Stored data below:
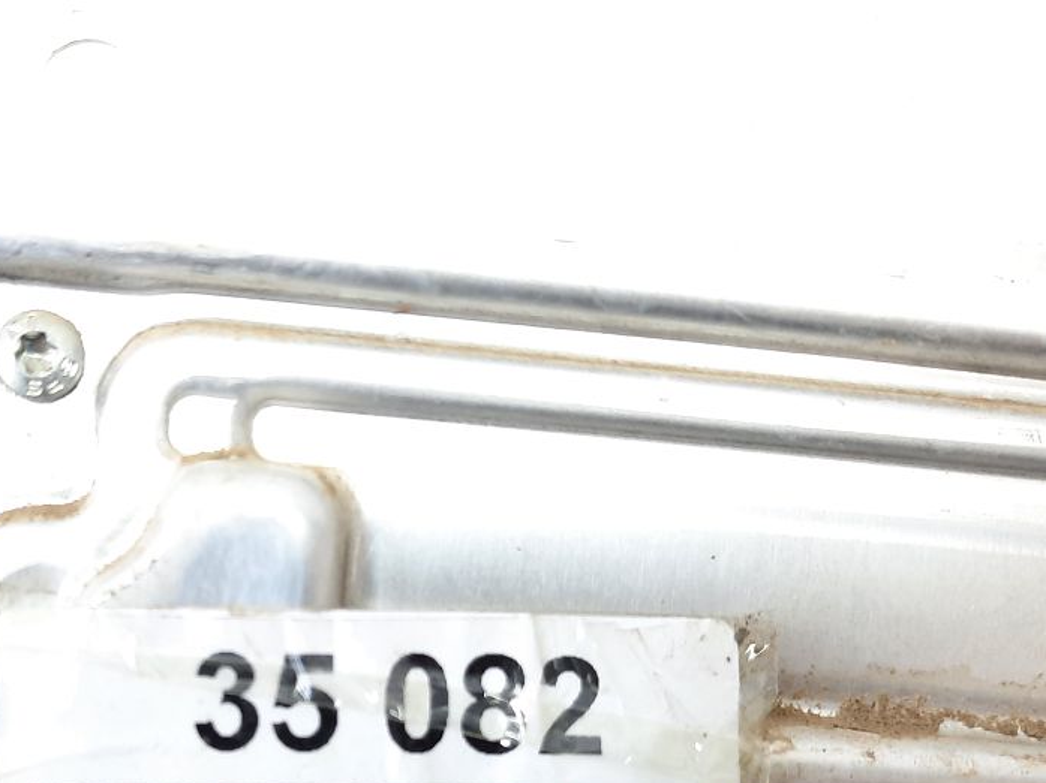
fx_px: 1299
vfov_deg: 32.4
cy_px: 662
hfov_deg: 42.9
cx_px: 303
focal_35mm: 43
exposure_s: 1/50
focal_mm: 4.6
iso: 125
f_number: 2
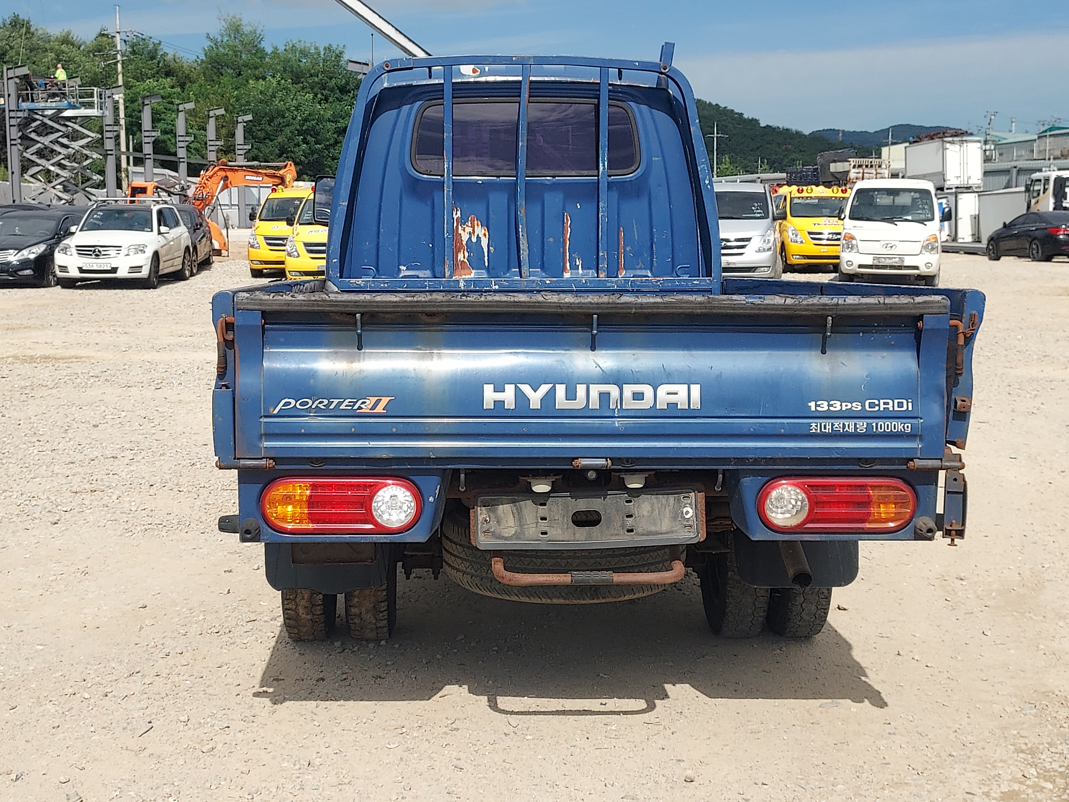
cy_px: 401
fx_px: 741
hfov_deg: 71.6
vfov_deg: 56.8
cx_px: 534
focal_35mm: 24
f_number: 1.8
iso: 40
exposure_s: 1/1792
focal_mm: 4.6
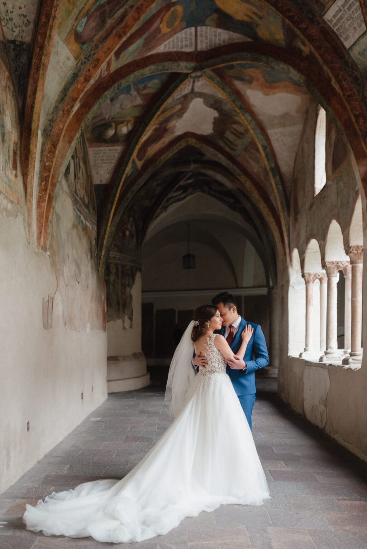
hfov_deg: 37.9
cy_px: 274
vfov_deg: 54.4
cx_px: 184
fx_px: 535
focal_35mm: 35
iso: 2000
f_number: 2.2
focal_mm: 35
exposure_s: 1/320
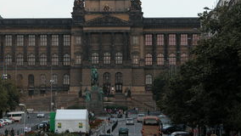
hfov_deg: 10.3
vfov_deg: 5.8
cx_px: 81
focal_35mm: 209
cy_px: 37
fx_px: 1336
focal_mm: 34.7
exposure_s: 1/211
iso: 100
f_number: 4.3
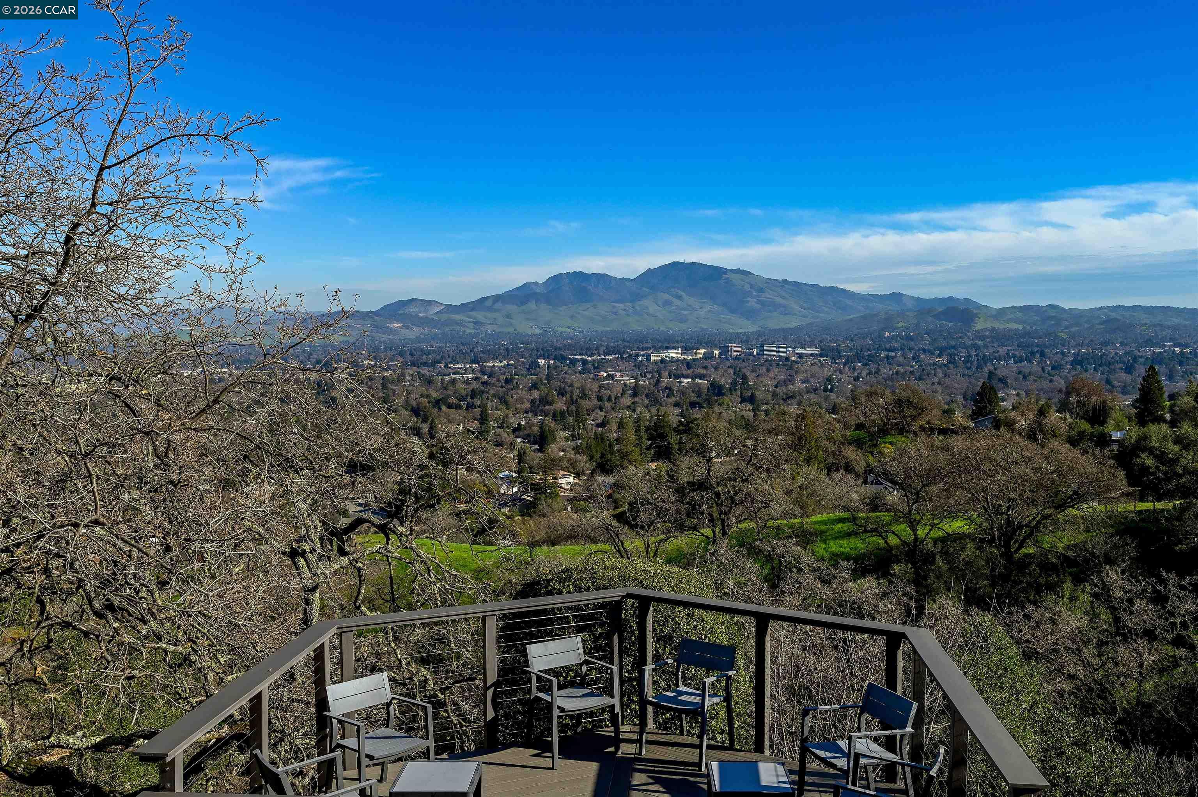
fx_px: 998
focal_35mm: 30
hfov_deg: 62.0
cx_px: 599
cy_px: 398
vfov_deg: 43.6
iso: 320
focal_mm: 30
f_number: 8
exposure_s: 1/1000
End of Stored data.
== Directive ==
Give the data above again, exactly, with every picture removed.

== Exercise solution ==
fx_px: 1299
vfov_deg: 32.4
cy_px: 662
hfov_deg: 42.9
cx_px: 303
focal_35mm: 43
exposure_s: 1/50
focal_mm: 4.6
iso: 125
f_number: 2
cy_px: 401
fx_px: 741
hfov_deg: 71.6
vfov_deg: 56.8
cx_px: 534
focal_35mm: 24
f_number: 1.8
iso: 40
exposure_s: 1/1792
focal_mm: 4.6
hfov_deg: 37.9
cy_px: 274
vfov_deg: 54.4
cx_px: 184
fx_px: 535
focal_35mm: 35
iso: 2000
f_number: 2.2
focal_mm: 35
exposure_s: 1/320
hfov_deg: 10.3
vfov_deg: 5.8
cx_px: 81
focal_35mm: 209
cy_px: 37
fx_px: 1336
focal_mm: 34.7
exposure_s: 1/211
iso: 100
f_number: 4.3
fx_px: 998
focal_35mm: 30
hfov_deg: 62.0
cx_px: 599
cy_px: 398
vfov_deg: 43.6
iso: 320
focal_mm: 30
f_number: 8
exposure_s: 1/1000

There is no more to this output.